[Task description] Update the records below by replacing each occurrence of "2020/11/27" with "2020-11-27". Reproduce them in full and leave everything else unchanged.

[Dataset records]

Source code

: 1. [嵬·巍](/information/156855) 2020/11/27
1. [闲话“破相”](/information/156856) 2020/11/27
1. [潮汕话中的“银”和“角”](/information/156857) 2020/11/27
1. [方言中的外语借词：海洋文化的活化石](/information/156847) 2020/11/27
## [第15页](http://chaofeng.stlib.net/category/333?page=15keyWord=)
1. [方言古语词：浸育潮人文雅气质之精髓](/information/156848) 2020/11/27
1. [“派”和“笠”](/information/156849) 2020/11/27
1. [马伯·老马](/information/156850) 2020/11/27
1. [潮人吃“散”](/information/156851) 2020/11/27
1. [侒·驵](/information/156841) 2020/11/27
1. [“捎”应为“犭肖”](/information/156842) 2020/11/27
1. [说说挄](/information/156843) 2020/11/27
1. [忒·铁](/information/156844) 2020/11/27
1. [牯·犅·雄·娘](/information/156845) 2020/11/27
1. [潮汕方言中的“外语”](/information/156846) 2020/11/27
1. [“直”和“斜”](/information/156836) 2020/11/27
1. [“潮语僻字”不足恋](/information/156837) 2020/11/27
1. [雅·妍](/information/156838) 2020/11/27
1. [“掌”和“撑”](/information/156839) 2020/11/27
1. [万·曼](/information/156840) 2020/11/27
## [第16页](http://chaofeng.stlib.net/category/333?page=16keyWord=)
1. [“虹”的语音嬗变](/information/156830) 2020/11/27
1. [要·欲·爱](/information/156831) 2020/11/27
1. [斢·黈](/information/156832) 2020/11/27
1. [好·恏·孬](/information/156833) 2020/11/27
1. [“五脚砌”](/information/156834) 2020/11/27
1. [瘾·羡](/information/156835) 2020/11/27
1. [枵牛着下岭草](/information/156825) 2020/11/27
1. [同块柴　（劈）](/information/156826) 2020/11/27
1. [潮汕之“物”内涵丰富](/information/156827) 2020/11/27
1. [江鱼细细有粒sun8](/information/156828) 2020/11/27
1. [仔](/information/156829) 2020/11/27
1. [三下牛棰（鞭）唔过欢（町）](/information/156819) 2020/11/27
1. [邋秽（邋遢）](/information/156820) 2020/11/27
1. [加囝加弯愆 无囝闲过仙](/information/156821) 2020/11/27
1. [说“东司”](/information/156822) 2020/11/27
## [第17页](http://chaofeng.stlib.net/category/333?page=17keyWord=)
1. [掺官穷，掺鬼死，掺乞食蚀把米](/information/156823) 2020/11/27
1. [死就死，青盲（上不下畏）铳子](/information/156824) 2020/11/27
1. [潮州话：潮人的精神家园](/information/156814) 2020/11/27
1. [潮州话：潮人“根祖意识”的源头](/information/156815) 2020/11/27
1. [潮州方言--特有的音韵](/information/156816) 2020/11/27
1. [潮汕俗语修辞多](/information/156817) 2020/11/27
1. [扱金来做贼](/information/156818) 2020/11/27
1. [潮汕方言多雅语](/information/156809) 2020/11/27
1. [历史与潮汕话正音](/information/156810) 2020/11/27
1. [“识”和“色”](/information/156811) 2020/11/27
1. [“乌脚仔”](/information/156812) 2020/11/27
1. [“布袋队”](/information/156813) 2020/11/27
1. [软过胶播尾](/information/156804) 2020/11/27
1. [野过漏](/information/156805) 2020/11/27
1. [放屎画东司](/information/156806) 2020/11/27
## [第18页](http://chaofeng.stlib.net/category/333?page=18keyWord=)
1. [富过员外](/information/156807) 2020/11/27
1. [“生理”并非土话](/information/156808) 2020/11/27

[Solution to this problem]
Source code

: 1. [嵬·巍](/information/156855) 2020-11-27
1. [闲话“破相”](/information/156856) 2020-11-27
1. [潮汕话中的“银”和“角”](/information/156857) 2020-11-27
1. [方言中的外语借词：海洋文化的活化石](/information/156847) 2020-11-27
## [第15页](http://chaofeng.stlib.net/category/333?page=15keyWord=)
1. [方言古语词：浸育潮人文雅气质之精髓](/information/156848) 2020-11-27
1. [“派”和“笠”](/information/156849) 2020-11-27
1. [马伯·老马](/information/156850) 2020-11-27
1. [潮人吃“散”](/information/156851) 2020-11-27
1. [侒·驵](/information/156841) 2020-11-27
1. [“捎”应为“犭肖”](/information/156842) 2020-11-27
1. [说说挄](/information/156843) 2020-11-27
1. [忒·铁](/information/156844) 2020-11-27
1. [牯·犅·雄·娘](/information/156845) 2020-11-27
1. [潮汕方言中的“外语”](/information/156846) 2020-11-27
1. [“直”和“斜”](/information/156836) 2020-11-27
1. [“潮语僻字”不足恋](/information/156837) 2020-11-27
1. [雅·妍](/information/156838) 2020-11-27
1. [“掌”和“撑”](/information/156839) 2020-11-27
1. [万·曼](/information/156840) 2020-11-27
## [第16页](http://chaofeng.stlib.net/category/333?page=16keyWord=)
1. [“虹”的语音嬗变](/information/156830) 2020-11-27
1. [要·欲·爱](/information/156831) 2020-11-27
1. [斢·黈](/information/156832) 2020-11-27
1. [好·恏·孬](/information/156833) 2020-11-27
1. [“五脚砌”](/information/156834) 2020-11-27
1. [瘾·羡](/information/156835) 2020-11-27
1. [枵牛着下岭草](/information/156825) 2020-11-27
1. [同块柴　（劈）](/information/156826) 2020-11-27
1. [潮汕之“物”内涵丰富](/information/156827) 2020-11-27
1. [江鱼细细有粒sun8](/information/156828) 2020-11-27
1. [仔](/information/156829) 2020-11-27
1. [三下牛棰（鞭）唔过欢（町）](/information/156819) 2020-11-27
1. [邋秽（邋遢）](/information/156820) 2020-11-27
1. [加囝加弯愆 无囝闲过仙](/information/156821) 2020-11-27
1. [说“东司”](/information/156822) 2020-11-27
## [第17页](http://chaofeng.stlib.net/category/333?page=17keyWord=)
1. [掺官穷，掺鬼死，掺乞食蚀把米](/information/156823) 2020-11-27
1. [死就死，青盲（上不下畏）铳子](/information/156824) 2020-11-27
1. [潮州话：潮人的精神家园](/information/156814) 2020-11-27
1. [潮州话：潮人“根祖意识”的源头](/information/156815) 2020-11-27
1. [潮州方言--特有的音韵](/information/156816) 2020-11-27
1. [潮汕俗语修辞多](/information/156817) 2020-11-27
1. [扱金来做贼](/information/156818) 2020-11-27
1. [潮汕方言多雅语](/information/156809) 2020-11-27
1. [历史与潮汕话正音](/information/156810) 2020-11-27
1. [“识”和“色”](/information/156811) 2020-11-27
1. [“乌脚仔”](/information/156812) 2020-11-27
1. [“布袋队”](/information/156813) 2020-11-27
1. [软过胶播尾](/information/156804) 2020-11-27
1. [野过漏](/information/156805) 2020-11-27
1. [放屎画东司](/information/156806) 2020-11-27
## [第18页](http://chaofeng.stlib.net/category/333?page=18keyWord=)
1. [富过员外](/information/156807) 2020-11-27
1. [“生理”并非土话](/information/156808) 2020-11-27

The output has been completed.